Destiner's notes

Using Sandpack Client

2 February 2022

In case you don’t know, Sandpack by Codesandbox is a library that enables any developer to inject a code sandbox inside their applications, abstracting any of the low-level engineerings.

Sandpack ships with a set of React components that provide an even higher level of abstractions, including multi-file support, built-in presets for popular environments, and text editor integration.

Here, however, we will take a look at Sandpack Client, which is a low-level sandboxing solution. Still, Client handles dependency management, bundling, output rendering, and more.

Why use Client

First of all, in most cases, you’d probably want to use React components instead.

One reason not to use React components is the lack of fine-grained control over the component library. For example, if you want to use a different text editor, you might want to use Client and write your own editor integration.
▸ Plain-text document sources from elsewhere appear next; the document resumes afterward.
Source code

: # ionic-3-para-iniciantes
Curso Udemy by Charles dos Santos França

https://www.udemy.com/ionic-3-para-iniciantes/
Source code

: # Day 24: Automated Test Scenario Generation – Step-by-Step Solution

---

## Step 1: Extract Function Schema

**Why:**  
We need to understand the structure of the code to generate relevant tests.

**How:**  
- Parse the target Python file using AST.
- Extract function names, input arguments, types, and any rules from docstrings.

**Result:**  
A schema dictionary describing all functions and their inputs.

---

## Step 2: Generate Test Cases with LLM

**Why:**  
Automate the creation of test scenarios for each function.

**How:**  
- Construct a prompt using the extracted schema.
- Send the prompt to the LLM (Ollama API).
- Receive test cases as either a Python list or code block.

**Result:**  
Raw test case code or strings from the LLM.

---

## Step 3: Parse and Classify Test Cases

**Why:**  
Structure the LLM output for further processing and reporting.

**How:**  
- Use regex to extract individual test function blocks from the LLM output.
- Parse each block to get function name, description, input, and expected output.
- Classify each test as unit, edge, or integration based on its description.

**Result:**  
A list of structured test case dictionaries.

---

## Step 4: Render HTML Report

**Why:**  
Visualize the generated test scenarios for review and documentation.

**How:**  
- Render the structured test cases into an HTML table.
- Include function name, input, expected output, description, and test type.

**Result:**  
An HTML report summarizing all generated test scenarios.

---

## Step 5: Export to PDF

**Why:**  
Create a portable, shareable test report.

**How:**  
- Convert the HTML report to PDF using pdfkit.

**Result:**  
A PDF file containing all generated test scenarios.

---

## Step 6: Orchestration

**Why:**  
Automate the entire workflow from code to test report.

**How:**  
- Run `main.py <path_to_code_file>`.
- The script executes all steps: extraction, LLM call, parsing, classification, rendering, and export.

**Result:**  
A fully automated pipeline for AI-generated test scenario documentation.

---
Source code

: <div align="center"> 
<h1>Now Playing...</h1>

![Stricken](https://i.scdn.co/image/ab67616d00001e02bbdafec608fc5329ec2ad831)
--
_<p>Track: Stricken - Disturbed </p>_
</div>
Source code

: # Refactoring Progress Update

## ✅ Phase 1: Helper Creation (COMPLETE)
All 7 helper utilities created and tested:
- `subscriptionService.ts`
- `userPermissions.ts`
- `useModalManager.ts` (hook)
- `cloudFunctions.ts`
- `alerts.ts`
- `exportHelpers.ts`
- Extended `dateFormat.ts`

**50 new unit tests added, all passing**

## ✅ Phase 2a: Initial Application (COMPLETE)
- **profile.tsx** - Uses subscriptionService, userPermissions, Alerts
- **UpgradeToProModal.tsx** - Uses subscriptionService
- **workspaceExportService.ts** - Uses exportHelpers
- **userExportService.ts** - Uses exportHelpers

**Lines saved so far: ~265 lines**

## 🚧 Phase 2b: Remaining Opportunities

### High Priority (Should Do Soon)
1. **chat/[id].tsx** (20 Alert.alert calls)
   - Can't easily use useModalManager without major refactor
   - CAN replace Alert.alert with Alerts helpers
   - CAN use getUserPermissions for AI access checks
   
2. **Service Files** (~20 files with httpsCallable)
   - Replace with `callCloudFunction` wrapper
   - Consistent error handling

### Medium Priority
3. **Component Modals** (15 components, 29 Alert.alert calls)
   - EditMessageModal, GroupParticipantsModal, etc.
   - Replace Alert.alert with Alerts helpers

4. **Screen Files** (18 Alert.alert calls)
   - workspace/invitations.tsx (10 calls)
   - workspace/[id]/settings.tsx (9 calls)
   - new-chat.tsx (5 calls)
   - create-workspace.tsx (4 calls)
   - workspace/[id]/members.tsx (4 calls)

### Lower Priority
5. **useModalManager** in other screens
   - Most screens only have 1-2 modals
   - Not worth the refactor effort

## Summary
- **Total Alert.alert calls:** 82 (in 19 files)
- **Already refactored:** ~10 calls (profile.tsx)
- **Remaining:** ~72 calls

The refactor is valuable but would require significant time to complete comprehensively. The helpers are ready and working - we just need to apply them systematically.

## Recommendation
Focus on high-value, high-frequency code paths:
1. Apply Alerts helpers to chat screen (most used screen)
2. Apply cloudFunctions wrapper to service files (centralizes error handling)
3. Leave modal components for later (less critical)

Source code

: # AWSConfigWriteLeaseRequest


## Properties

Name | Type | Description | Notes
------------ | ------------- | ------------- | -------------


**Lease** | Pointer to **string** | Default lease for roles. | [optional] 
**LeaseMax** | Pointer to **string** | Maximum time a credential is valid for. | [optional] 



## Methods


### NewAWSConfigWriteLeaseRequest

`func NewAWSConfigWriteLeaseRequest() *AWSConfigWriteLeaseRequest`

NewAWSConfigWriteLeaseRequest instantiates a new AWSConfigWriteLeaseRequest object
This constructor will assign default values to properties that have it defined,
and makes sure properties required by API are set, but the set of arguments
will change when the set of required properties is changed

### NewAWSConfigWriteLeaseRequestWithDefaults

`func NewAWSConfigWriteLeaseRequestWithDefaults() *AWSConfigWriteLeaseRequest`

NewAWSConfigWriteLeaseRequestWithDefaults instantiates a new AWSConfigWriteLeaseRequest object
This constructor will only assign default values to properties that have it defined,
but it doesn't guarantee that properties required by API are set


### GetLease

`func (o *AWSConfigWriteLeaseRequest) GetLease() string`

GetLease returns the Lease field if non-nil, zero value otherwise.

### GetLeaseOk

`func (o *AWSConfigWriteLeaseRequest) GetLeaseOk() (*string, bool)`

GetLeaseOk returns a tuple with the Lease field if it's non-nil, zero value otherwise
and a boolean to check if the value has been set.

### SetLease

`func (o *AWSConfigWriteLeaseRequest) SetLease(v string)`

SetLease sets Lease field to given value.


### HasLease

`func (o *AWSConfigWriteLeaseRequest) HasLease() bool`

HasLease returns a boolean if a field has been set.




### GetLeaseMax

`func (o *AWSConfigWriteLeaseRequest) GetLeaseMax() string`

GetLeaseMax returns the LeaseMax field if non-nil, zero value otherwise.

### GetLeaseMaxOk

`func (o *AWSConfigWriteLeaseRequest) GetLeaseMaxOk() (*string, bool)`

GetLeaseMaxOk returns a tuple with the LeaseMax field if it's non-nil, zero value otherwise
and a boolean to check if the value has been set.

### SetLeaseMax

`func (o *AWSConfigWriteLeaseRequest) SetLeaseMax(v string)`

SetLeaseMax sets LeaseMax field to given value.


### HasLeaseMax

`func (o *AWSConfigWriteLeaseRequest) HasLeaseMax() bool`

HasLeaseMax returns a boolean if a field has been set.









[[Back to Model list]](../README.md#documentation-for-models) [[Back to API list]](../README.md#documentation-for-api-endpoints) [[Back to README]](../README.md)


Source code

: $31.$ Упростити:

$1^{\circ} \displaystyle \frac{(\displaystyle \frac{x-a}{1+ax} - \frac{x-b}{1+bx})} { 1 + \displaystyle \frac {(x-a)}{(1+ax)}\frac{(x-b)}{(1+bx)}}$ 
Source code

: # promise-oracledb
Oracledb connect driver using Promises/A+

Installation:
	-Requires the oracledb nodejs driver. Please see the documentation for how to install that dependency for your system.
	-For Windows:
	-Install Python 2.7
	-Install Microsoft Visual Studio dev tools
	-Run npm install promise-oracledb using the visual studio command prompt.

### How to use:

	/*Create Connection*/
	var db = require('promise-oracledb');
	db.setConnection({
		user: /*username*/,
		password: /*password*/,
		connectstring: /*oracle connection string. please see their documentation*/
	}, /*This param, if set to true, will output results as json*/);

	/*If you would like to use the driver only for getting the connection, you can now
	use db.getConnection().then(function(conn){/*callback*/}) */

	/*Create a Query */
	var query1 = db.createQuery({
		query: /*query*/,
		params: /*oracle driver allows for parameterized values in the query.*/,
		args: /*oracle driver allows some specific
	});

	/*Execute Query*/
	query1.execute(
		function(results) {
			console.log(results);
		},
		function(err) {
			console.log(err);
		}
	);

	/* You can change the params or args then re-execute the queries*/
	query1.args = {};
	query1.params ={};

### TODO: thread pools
Another reason is using a different frontend framework. If you’re using Svelte or Vue, there’s no official sandpack integration for you. However, there are third-party packages that provide support for other frameworks (shameless plug: I’ve made a package that provides high-level Vue components on top of Sandpack).

Installation

To install Sandpack Client, run:

bash
npm i @codesandbox/sandpack-client

Usage

You need to add an <iframe> to your page:

html
<iframe id="sandbox" />

In your script, initialize Sandpack:

js
import { SandpackClient } from '@codesandbox/sandpack-client';
const sandboxEl = document.getElementById('sandbox') as HTMLIFrameElement;
const client = new SandpackClient(sandboxEl, {
files: {
'/index.html': {
code: `
<!DOCTYPE html>
<html>
<head>
<meta charset="utf-8">
<meta name="viewport" content="width=device-width, initial-scale=1">
<title></title>
</head>
<body>
<h1>Sandpack Client Demo</h1>
</body>
</html>`,
},
},
entry: '/index.html',
dependencies: {},
});

Tip: if you’re using Sandpack inside a frontend framework, it might be helpful to use ref to access the iframe reactively instead of referencing it by id. Also, you’ll likely first need to wait until the component is mounted. For example, in Vue you’d need to initialize Sandpack inside onMounted hook.

Configuration

You might want to customize the way sandbox is rendered by providing a third argument to the SandpackClient constructor.

Here’s an example:

js
const client = new SandpackClient(sandpackEl, {
// files and dependencies
}, {
showOpenInCodeSandbox: false,
showErrorScreen: false,
showLoadingScreen: false,
});

Updating the output

So far, we managed to create a static sandbox. That is, the output is rendered only once. If you want to create a sandbox with real-time updates, you’ll need to call client.updatePreview(info) with a new list of files, an entry point, and a list of dependencies every time your sandbox needs to be updated.

Styling

To style the sandbox container, you’ll need to apply CSS rules to the iframe element. Here’s an example:

css
#sandbox {
width: 800px;
height: 400px;
border: 1px solid #aaa;
border-radius: 8px;
}

To style the contents of the sandbox, you’ll need to inline them into your index.html file that you provided to SandpackClient or by providing a separate stylesheet.